A response to “Educating and Recruiting Multilingual and Other Graduate Students for Writing Center Work”

Sheelagh Russell-Brown, Senior Tutor, Saint Mary’s Writing Centre and Academic Communications.

Lin, Hsing-Yin Cynthia and Katherine deLuca.  “Educating and Recruiting Multilingual and Other Graduate Students for Writing Center Work.”  WLN 42:1-2 (2017).

I came to this article with curiosity based on my experience over the past more than twenty years working with English language learners and my lifelong interest in linguistic issues.  I must admit that my own attitude to the use of native language in English language teaching has been somewhat conflicted because of the rules under which I have worked.
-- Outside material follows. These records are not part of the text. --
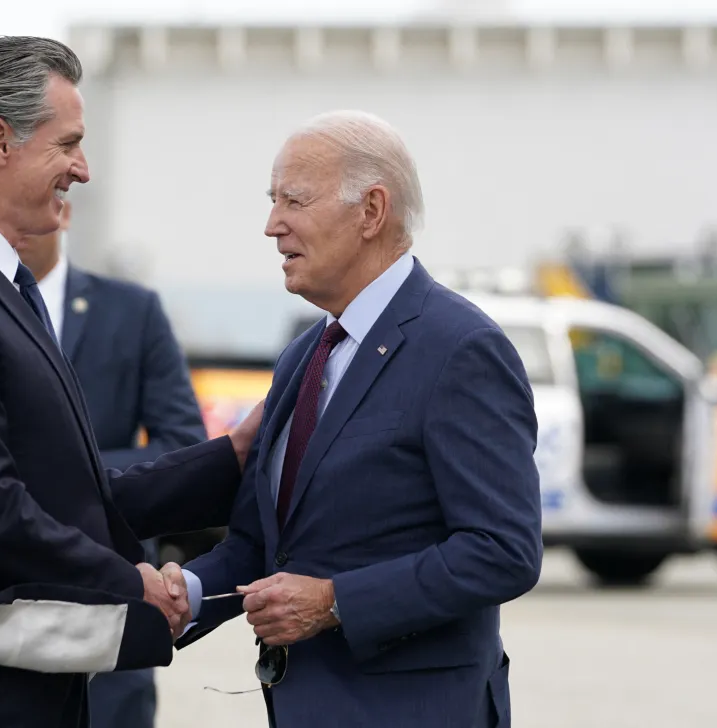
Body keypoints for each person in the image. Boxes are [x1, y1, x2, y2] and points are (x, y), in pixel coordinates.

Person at [0, 36, 260, 728]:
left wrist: (230, 459)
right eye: (67, 144)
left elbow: (66, 493)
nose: (83, 170)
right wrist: (129, 583)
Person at [174, 111, 543, 728]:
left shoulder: (460, 348)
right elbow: (265, 545)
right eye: (272, 201)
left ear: (372, 211)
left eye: (294, 200)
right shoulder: (305, 355)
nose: (272, 225)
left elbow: (503, 550)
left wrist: (335, 602)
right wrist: (179, 596)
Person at [16, 200, 207, 728]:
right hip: (0, 596)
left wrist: (55, 477)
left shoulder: (132, 311)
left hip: (114, 594)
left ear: (64, 210)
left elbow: (183, 445)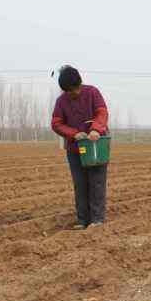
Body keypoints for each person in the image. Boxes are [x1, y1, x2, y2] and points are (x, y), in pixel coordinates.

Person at [51, 65, 109, 229]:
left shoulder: (92, 93)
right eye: (69, 91)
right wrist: (74, 134)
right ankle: (82, 220)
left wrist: (96, 129)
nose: (73, 93)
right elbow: (56, 123)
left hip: (96, 147)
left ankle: (97, 219)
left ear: (80, 83)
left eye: (75, 89)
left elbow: (102, 112)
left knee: (96, 182)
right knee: (80, 183)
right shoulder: (61, 102)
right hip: (76, 149)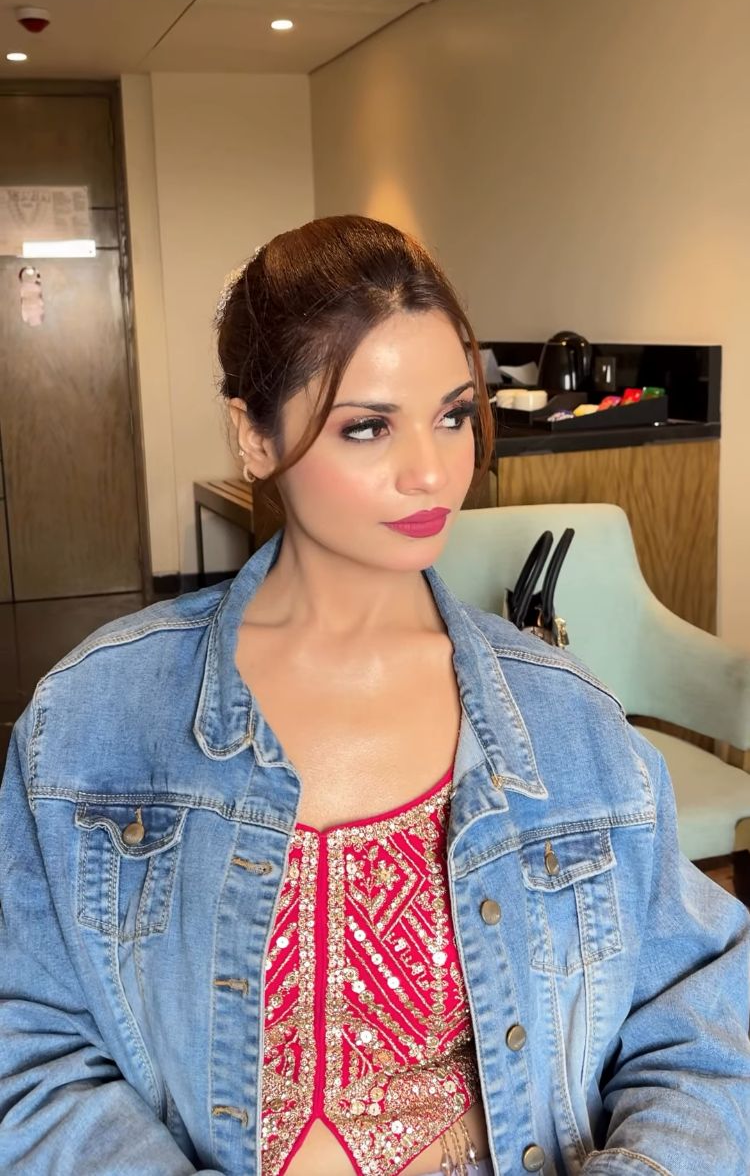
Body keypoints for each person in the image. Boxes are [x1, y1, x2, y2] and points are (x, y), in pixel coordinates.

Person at [0, 214, 748, 1176]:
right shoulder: (94, 720)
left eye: (453, 415)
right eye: (367, 427)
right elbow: (27, 1047)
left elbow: (705, 1025)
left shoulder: (567, 723)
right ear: (253, 435)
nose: (433, 470)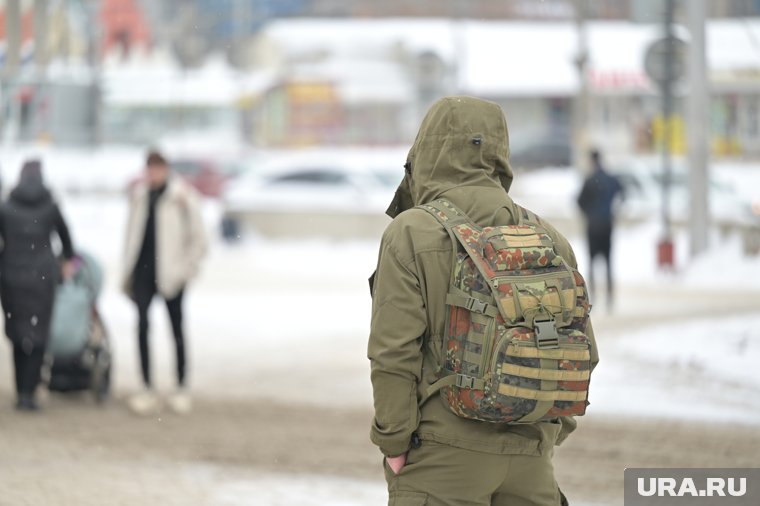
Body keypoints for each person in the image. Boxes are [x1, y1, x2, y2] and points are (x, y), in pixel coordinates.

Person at [368, 97, 598, 505]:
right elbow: (583, 350)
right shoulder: (546, 236)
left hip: (441, 458)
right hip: (531, 461)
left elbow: (393, 353)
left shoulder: (412, 231)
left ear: (427, 148)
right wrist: (544, 434)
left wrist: (395, 444)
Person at [122, 150, 207, 415]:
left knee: (176, 329)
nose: (153, 174)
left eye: (157, 169)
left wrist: (186, 270)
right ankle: (146, 387)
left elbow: (199, 238)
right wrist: (128, 267)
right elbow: (130, 234)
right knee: (142, 326)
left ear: (166, 170)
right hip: (143, 271)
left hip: (171, 273)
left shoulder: (181, 197)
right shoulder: (139, 196)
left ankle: (181, 387)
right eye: (149, 169)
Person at [0, 160, 75, 411]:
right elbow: (68, 242)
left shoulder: (6, 208)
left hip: (10, 277)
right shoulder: (50, 208)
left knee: (18, 333)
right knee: (38, 333)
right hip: (42, 278)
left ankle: (21, 391)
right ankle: (31, 392)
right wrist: (65, 263)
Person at [576, 149, 623, 308]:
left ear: (591, 160)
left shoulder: (590, 180)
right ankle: (609, 297)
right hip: (607, 224)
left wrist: (590, 213)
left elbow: (579, 202)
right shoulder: (610, 179)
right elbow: (622, 192)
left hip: (593, 226)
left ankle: (593, 296)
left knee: (591, 262)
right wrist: (613, 210)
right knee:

This article has helped to reinforce in me the need for reflection, particularly on the usefulness/limitations of “English only” policies such as those in place in the European international school and Canadian language school where I have taught.

The authors give an account of how the Writing Center at Ohio State University, recognizing the shift in demographics that has affected many North American universities towards a higher percentage of non-native English speaking students, made the move to recruit graduate students with other language abilities as well as the usual undergraduate tutors (or Writing Consultants as the OSU Writing Center calls them).

Some of the authors’ points caused me to recall moments in my own experience where knowledge of what they identify as “differences in writing process, language usage, and idea development” across cultures can be effective in addressing writing issues in English.  They also present situations where languages other than English can be used in the tutoring sessions.  I’ve found that sometimes just pointing out similarities and differences between an English word and a word in the student’s native language can inspire an interest in how the word can be used in speaking and in writing.  It can also encourage the student to try to teach me some features of his or her language–a sharing of interests that can open up different approaches to brainstorming and writing.

Another significant issue raised in the article is one that I found myself referring to in teaching just this week when trying to convey to a class the importance of using specific instead of vague language.  That is the fact that rather than there being a strict distinction between Lower Order Concerns, such as grammar and vocabulary, and Higher Order Concerns, such as content development and organization, they tend to “bleed” into each other.  In other words, without the ability to husband vocabulary and grammar in another language, it is difficult not only to develop a thesis and supporting content effectively, but also to even begin to “think” that content.  Although it is true that the ability to think in the new language without translating is a goal to which language learners aspire, I can see more and more, after reading this article, how valuable the permission to think in the native language is as a bridge to writing in English.

This is an article that I’m sure I will return as I see more of its applicability in my own work.